__TO DO__:
The full set of records must be set down verbatim.

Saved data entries
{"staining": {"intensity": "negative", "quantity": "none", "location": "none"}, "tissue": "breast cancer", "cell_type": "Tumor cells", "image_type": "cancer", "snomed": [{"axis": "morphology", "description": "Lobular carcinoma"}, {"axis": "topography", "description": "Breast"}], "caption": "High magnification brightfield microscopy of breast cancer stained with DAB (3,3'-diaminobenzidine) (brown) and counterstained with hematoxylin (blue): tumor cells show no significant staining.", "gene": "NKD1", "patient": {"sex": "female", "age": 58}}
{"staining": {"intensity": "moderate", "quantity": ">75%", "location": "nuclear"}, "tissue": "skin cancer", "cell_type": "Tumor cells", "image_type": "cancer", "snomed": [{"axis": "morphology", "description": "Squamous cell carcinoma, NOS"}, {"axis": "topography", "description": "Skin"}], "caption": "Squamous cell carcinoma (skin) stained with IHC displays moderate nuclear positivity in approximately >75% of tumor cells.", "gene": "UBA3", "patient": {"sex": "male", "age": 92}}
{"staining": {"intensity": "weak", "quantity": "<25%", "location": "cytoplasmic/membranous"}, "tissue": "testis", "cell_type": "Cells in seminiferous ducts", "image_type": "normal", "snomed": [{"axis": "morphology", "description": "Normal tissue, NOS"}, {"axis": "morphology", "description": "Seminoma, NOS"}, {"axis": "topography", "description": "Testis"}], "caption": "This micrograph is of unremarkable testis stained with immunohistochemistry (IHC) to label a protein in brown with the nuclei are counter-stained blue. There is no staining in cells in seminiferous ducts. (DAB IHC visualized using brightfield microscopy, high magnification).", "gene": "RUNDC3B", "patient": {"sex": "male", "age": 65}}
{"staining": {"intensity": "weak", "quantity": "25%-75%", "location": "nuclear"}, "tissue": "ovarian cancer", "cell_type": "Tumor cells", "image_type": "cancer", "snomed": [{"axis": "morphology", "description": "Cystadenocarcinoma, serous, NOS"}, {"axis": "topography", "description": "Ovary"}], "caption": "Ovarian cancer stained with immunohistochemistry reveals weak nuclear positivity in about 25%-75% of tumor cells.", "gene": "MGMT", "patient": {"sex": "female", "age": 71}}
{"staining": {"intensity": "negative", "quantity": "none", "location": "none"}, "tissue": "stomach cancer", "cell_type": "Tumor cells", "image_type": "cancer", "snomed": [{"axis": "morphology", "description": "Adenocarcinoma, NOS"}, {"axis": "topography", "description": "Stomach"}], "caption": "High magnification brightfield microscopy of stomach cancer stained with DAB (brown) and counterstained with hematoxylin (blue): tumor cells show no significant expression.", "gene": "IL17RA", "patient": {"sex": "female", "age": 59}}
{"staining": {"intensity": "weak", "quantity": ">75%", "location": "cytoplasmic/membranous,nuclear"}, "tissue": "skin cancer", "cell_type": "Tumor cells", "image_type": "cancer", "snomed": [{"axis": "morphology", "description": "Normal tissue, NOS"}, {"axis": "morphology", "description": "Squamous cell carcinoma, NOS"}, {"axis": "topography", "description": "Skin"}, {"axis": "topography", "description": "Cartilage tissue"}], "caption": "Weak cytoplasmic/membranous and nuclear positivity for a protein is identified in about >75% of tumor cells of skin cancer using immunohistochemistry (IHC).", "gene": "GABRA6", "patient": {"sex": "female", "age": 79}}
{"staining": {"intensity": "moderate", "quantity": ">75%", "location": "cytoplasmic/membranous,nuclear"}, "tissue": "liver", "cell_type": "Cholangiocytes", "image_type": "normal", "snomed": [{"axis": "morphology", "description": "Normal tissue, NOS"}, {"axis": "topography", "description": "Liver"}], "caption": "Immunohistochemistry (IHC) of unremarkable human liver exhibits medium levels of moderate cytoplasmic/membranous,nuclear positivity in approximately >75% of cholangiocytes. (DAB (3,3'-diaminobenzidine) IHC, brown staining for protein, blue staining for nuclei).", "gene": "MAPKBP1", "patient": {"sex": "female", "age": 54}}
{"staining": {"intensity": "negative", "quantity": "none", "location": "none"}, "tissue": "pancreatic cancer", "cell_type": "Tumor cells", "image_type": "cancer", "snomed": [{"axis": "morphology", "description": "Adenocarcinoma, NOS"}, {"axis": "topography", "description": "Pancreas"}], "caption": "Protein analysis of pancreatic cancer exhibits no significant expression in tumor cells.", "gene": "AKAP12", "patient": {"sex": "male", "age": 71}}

__RESPONSE TO THE TASK__:
{"staining": {"intensity": "negative", "quantity": "none", "location": "none"}, "tissue": "breast cancer", "cell_type": "Tumor cells", "image_type": "cancer", "snomed": [{"axis": "morphology", "description": "Lobular carcinoma"}, {"axis": "topography", "description": "Breast"}], "caption": "High magnification brightfield microscopy of breast cancer stained with DAB (3,3'-diaminobenzidine) (brown) and counterstained with hematoxylin (blue): tumor cells show no significant staining.", "gene": "NKD1", "patient": {"sex": "female", "age": 58}}
{"staining": {"intensity": "moderate", "quantity": ">75%", "location": "nuclear"}, "tissue": "skin cancer", "cell_type": "Tumor cells", "image_type": "cancer", "snomed": [{"axis": "morphology", "description": "Squamous cell carcinoma, NOS"}, {"axis": "topography", "description": "Skin"}], "caption": "Squamous cell carcinoma (skin) stained with IHC displays moderate nuclear positivity in approximately >75% of tumor cells.", "gene": "UBA3", "patient": {"sex": "male", "age": 92}}
{"staining": {"intensity": "weak", "quantity": "<25%", "location": "cytoplasmic/membranous"}, "tissue": "testis", "cell_type": "Cells in seminiferous ducts", "image_type": "normal", "snomed": [{"axis": "morphology", "description": "Normal tissue, NOS"}, {"axis": "morphology", "description": "Seminoma, NOS"}, {"axis": "topography", "description": "Testis"}], "caption": "This micrograph is of unremarkable testis stained with immunohistochemistry (IHC) to label a protein in brown with the nuclei are counter-stained blue. There is no staining in cells in seminiferous ducts. (DAB IHC visualized using brightfield microscopy, high magnification).", "gene": "RUNDC3B", "patient": {"sex": "male", "age": 65}}
{"staining": {"intensity": "weak", "quantity": "25%-75%", "location": "nuclear"}, "tissue": "ovarian cancer", "cell_type": "Tumor cells", "image_type": "cancer", "snomed": [{"axis": "morphology", "description": "Cystadenocarcinoma, serous, NOS"}, {"axis": "topography", "description": "Ovary"}], "caption": "Ovarian cancer stained with immunohistochemistry reveals weak nuclear positivity in about 25%-75% of tumor cells.", "gene": "MGMT", "patient": {"sex": "female", "age": 71}}
{"staining": {"intensity": "negative", "quantity": "none", "location": "none"}, "tissue": "stomach cancer", "cell_type": "Tumor cells", "image_type": "cancer", "snomed": [{"axis": "morphology", "description": "Adenocarcinoma, NOS"}, {"axis": "topography", "description": "Stomach"}], "caption": "High magnification brightfield microscopy of stomach cancer stained with DAB (brown) and counterstained with hematoxylin (blue): tumor cells show no significant expression.", "gene": "IL17RA", "patient": {"sex": "female", "age": 59}}
{"staining": {"intensity": "weak", "quantity": ">75%", "location": "cytoplasmic/membranous,nuclear"}, "tissue": "skin cancer", "cell_type": "Tumor cells", "image_type": "cancer", "snomed": [{"axis": "morphology", "description": "Normal tissue, NOS"}, {"axis": "morphology", "description": "Squamous cell carcinoma, NOS"}, {"axis": "topography", "description": "Skin"}, {"axis": "topography", "description": "Cartilage tissue"}], "caption": "Weak cytoplasmic/membranous and nuclear positivity for a protein is identified in about >75% of tumor cells of skin cancer using immunohistochemistry (IHC).", "gene": "GABRA6", "patient": {"sex": "female", "age": 79}}
{"staining": {"intensity": "moderate", "quantity": ">75%", "location": "cytoplasmic/membranous,nuclear"}, "tissue": "liver", "cell_type": "Cholangiocytes", "image_type": "normal", "snomed": [{"axis": "morphology", "description": "Normal tissue, NOS"}, {"axis": "topography", "description": "Liver"}], "caption": "Immunohistochemistry (IHC) of unremarkable human liver exhibits medium levels of moderate cytoplasmic/membranous,nuclear positivity in approximately >75% of cholangiocytes. (DAB (3,3'-diaminobenzidine) IHC, brown staining for protein, blue staining for nuclei).", "gene": "MAPKBP1", "patient": {"sex": "female", "age": 54}}
{"staining": {"intensity": "negative", "quantity": "none", "location": "none"}, "tissue": "pancreatic cancer", "cell_type": "Tumor cells", "image_type": "cancer", "snomed": [{"axis": "morphology", "description": "Adenocarcinoma, NOS"}, {"axis": "topography", "description": "Pancreas"}], "caption": "Protein analysis of pancreatic cancer exhibits no significant expression in tumor cells.", "gene": "AKAP12", "patient": {"sex": "male", "age": 71}}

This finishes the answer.